The Patria AMV ("Armored Modular Vehicle") is of Finnish origination and was adopted by the national army in 2006. The vehicle has since proven relatively popular on the global stage where it has seen procurement by several world militaries since its introduction. One of the major selling points of the Patria AMV wheeled system is its inherently modular design which allows the vehicle to be configured to directly suit customer requirements. In this way, the armament/turret and onboard systems can be of local or foreign design and implemented to suit particular battlefield roles. As the chassis and powertrain remain largely same across al models, this proves a rather logistically friendly investment for my modern armies seeking to fall under budget yet provide a modern battlefield component to its forces. This Patria's AMV designation literally describes the product in its modular sense - able to be converted to a base Armored Personnel Carrier (APC) (whose focus is armed troop transport), Infantry Fighting Vehicle (IFV) (with a focus on troop transport with fire support), battlefield ambulance, communications platform, armed or unarmed wheeled reconnaissance, NBC (Nuclear, Biological, Chemical) data platform, turreted tank-killer and so on. The Patria AMV is available in three main hull guises beginning with the base armored vehicle form, a high roof line version providing more internal working space and a structurally reinforced "heavy" variant required for the stresses of mounting large-caliber weapons and powered turrets. As the AMV is available through a plethora of configurations, this makes the vehicle's operational weight rather variable, ranging from as little as 35,000lbs in its lightest offering to the 60,000lb form when heavily armed and armored.
The Patria concern is based in Helsinki, Finland and was founded in 1997 with a focus on armored vehicles (primarily wheeled) as well as helicopter/aircraft component production/support and mortar development. EADS ("European Aeronautica Defence and Space") holds a quarter share in the company.
Externally, the Patria makes use of the widely-accepted armored vehicle design approach complete with a very shallow glacis plate for basic ballistics protection, a low-silhouetted profile (in direct combat variants) and high ground clearance. The hull sits atop an 8x8 wheeled arrangement across four axles. The driver sits to the front-left and vision blocks are afforded his position as well as the commander's position. Additional hatches are fitted over the troop compartment. Primary armament is situated along the hull roof line in non-turret versions of the vehicle or in a 360-degree traversable armored turret otherwise. A large rectangular entry/exit door is found at the rear hull facing for the passenger occupants. The engine is seated in a compartment to the front-right of the hull - common to many modern armored vehicles. The vehicle supports use of applique armor blocks for improved protection against Rocket-Propelled Grenades (RPGs) and other armored-defeating weapons while the hull offers strong protection from land mines and buried IEDs (Improved Explosive Devices).

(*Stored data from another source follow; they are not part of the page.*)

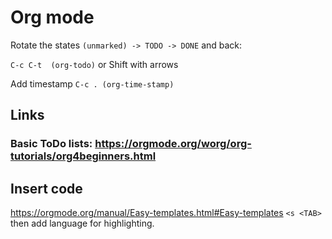 * Org mode

**** Rotate the states =(unmarked) -> TODO -> DONE= and back:

=C-c C-t  (org-todo)=  
or Shift with arrows

**** Add timestamp =C-c . (org-time-stamp)=


** Links
*** Basic ToDo lists: https://orgmode.org/worg/org-tutorials/org4beginners.html

** Insert code
https://orgmode.org/manual/Easy-templates.html#Easy-templates
=<s <TAB>= then add language for highlighting. 
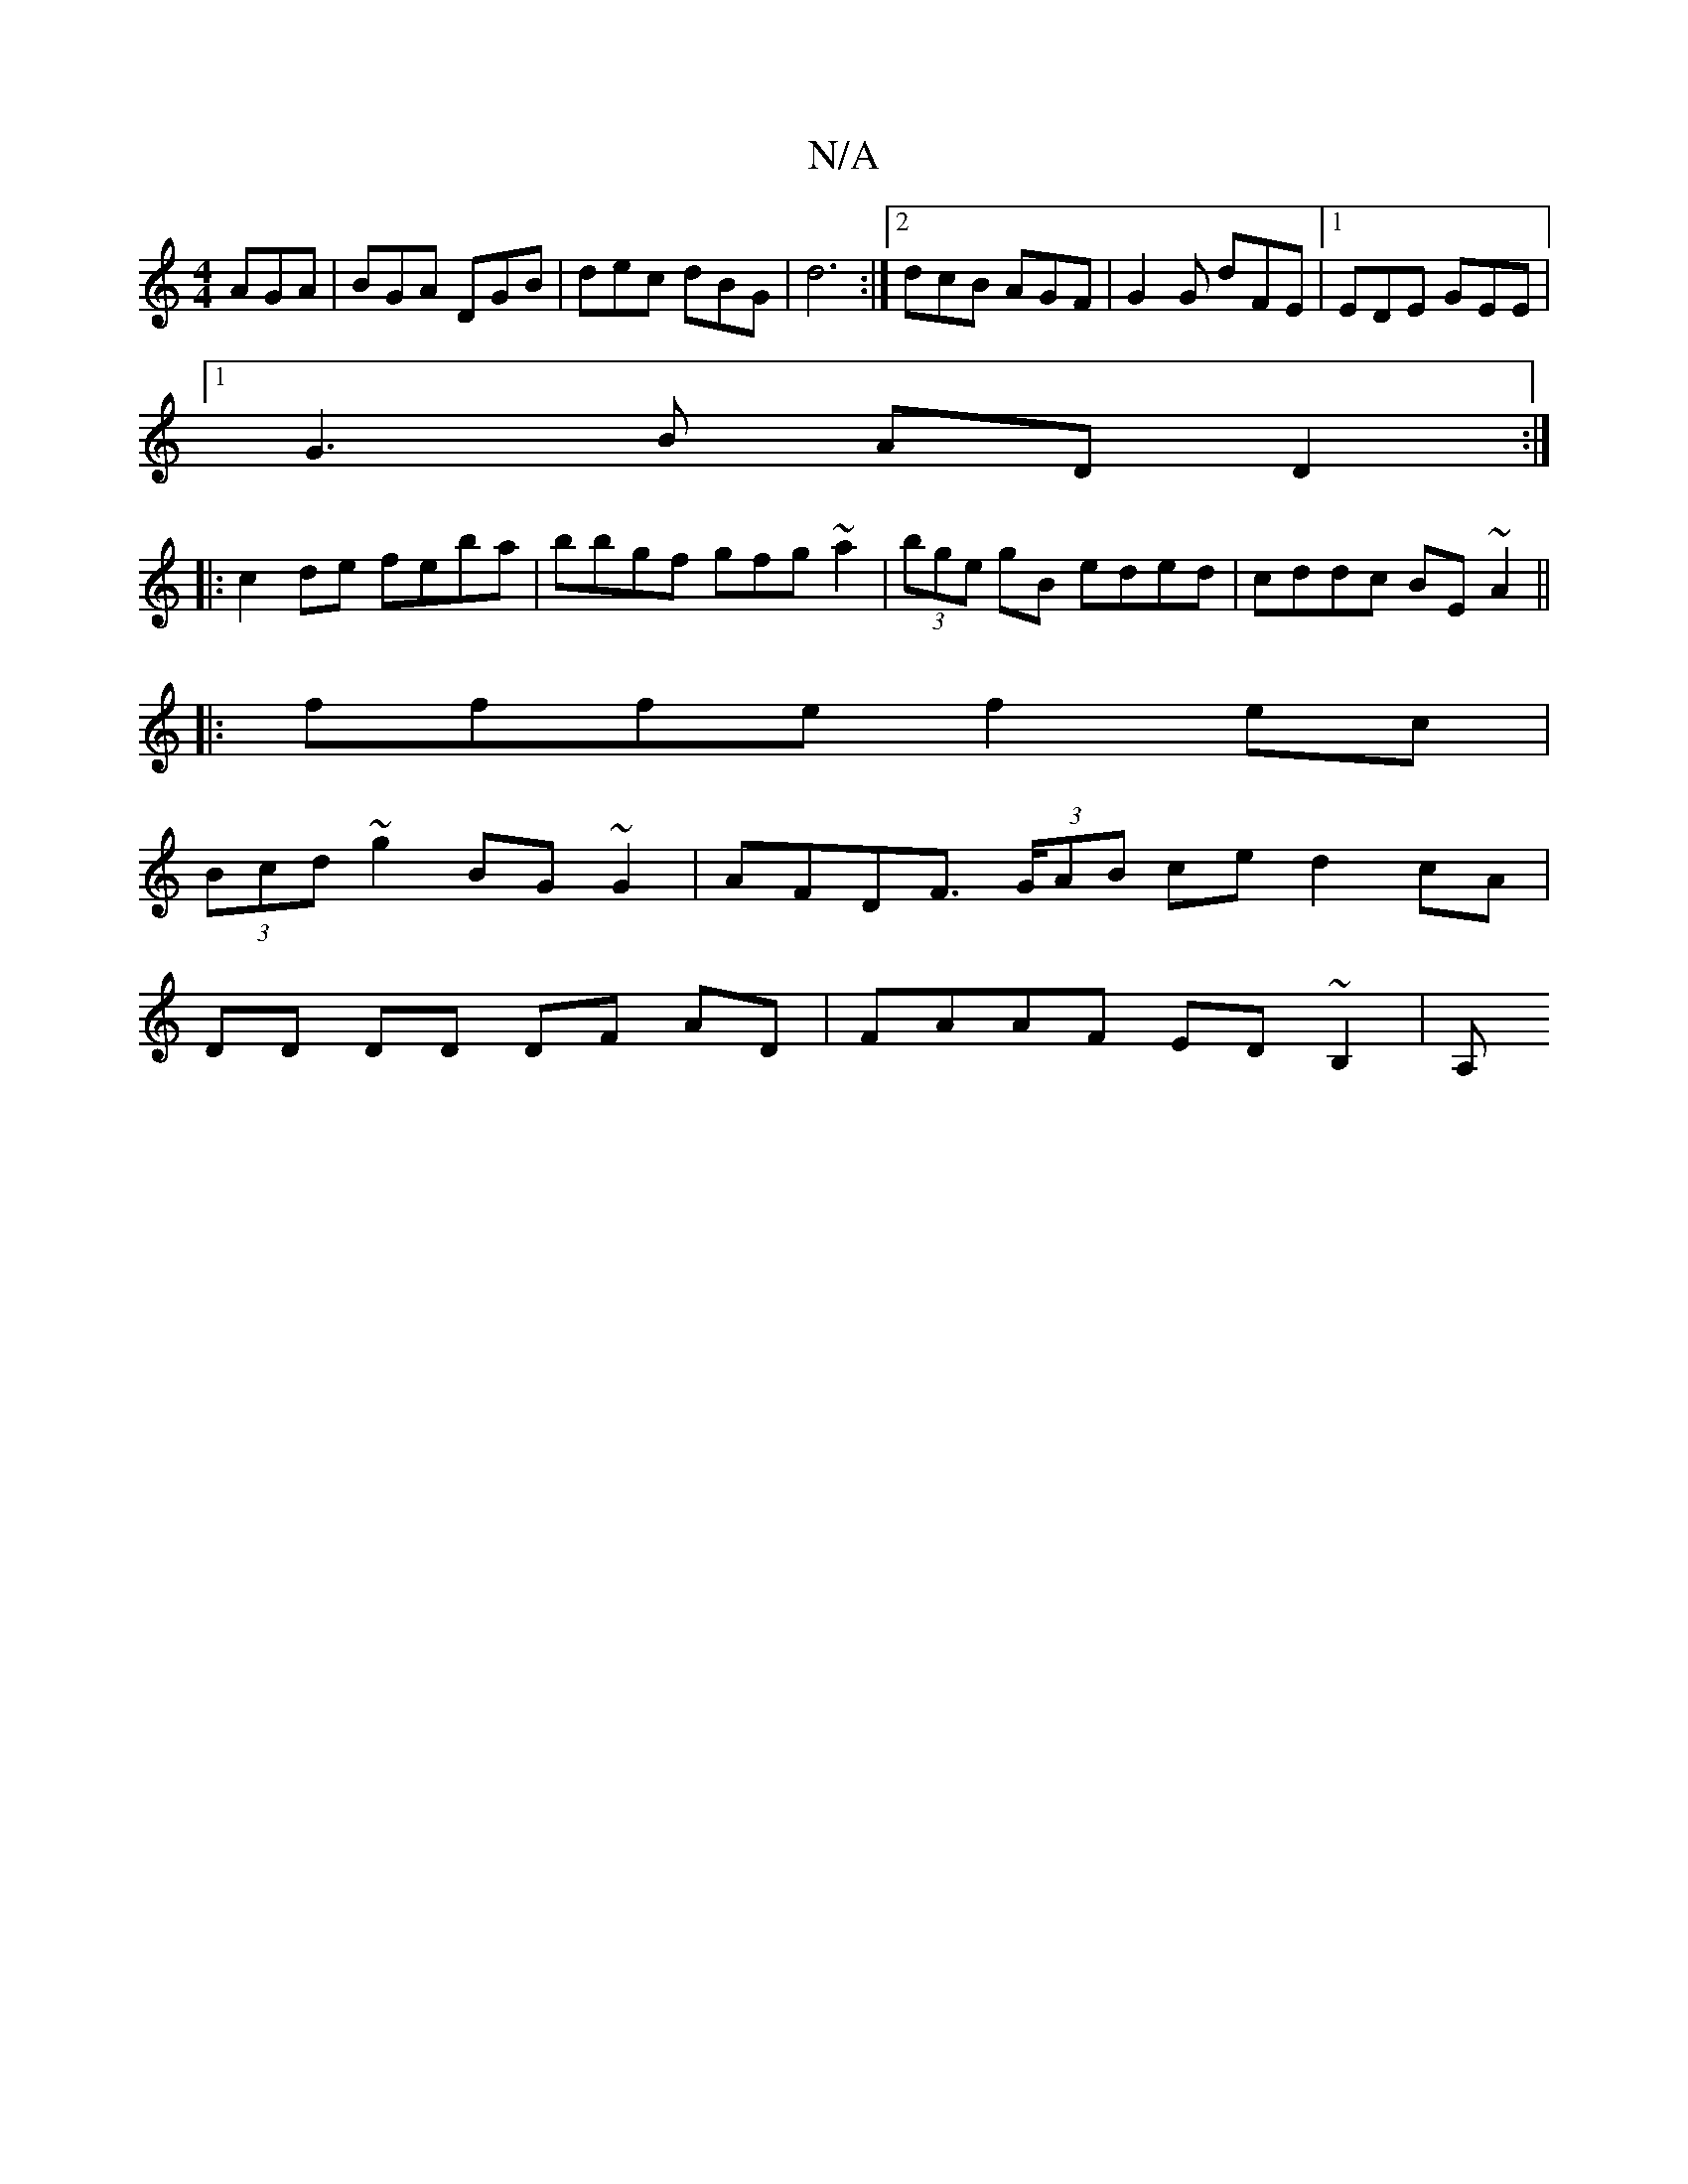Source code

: X:1
T:N/A
M:4/4
R:N/A
K:Cmajor
AGA|BGA DGB|dec dBG|d6 :|2 dcB AGF|G2 G dFE|1 EDE GEE|
[1 G3B ADD2:|
|: c2 de feba|bbgf gfg~a2|(3bge gB eded|cddc BE~A2||
|:fffe f2 ec|
(3Bcd ~g2 BG~G2|AFDF (3>GAB ce d2 cA|
DD DD DF AD|FAAF ED~B,2|A,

The standard Patria AMV chassis is powered by a single Scania brand diesel-fueled engine outputting up to 543 horsepower. Maximum road speed is 60 miles per hour on ideal surfaces with an operational road range of approximately 530 miles depending on configuration and diesel engine fitted (Scania DI 12 or DC 12 series are available). All eight of its wheels are suspended through an independent hydropneumatic arrangement for optimal cross country travel. The vehicle is also amphibious by design and can reach speeds of up to 6.2 miles per hour in water by way of an integrated propulsion system.
The base Patria AMV internal arrangement is generally for three crew members made up of the driver, vehicle commander and gunner. Passenger seating can range from eight to twelve persons depending on the internal configuration (APC, IFV, etc...). Seating in non-turreted vehicles consists of two side benches facing one another.
Current operators of the Patria AMV (beyond the Finnish Army) include Croatia, Poland (as the KTO "Rosomak"), South Africa (as the "Badger"), Sweden, the United Arab Emirates and possibly the United States (pending the outcome of the Marine Personal Carrier program). In the latter, Patria has teamed with defense powerhouse Lockheed Martin to bring a modified version of the Patria AMV to the USMC. The Poles have actively fielded their Patria AMVs (under the internal name of KTO Rosomak) in the Afghanistan theater under UN direction.
August 2018 - The United Arab Emirates is actively combat-evaluating the Patria AMV for its Army service in Yemen. This particular variant fits the BMP-3 IFV turret.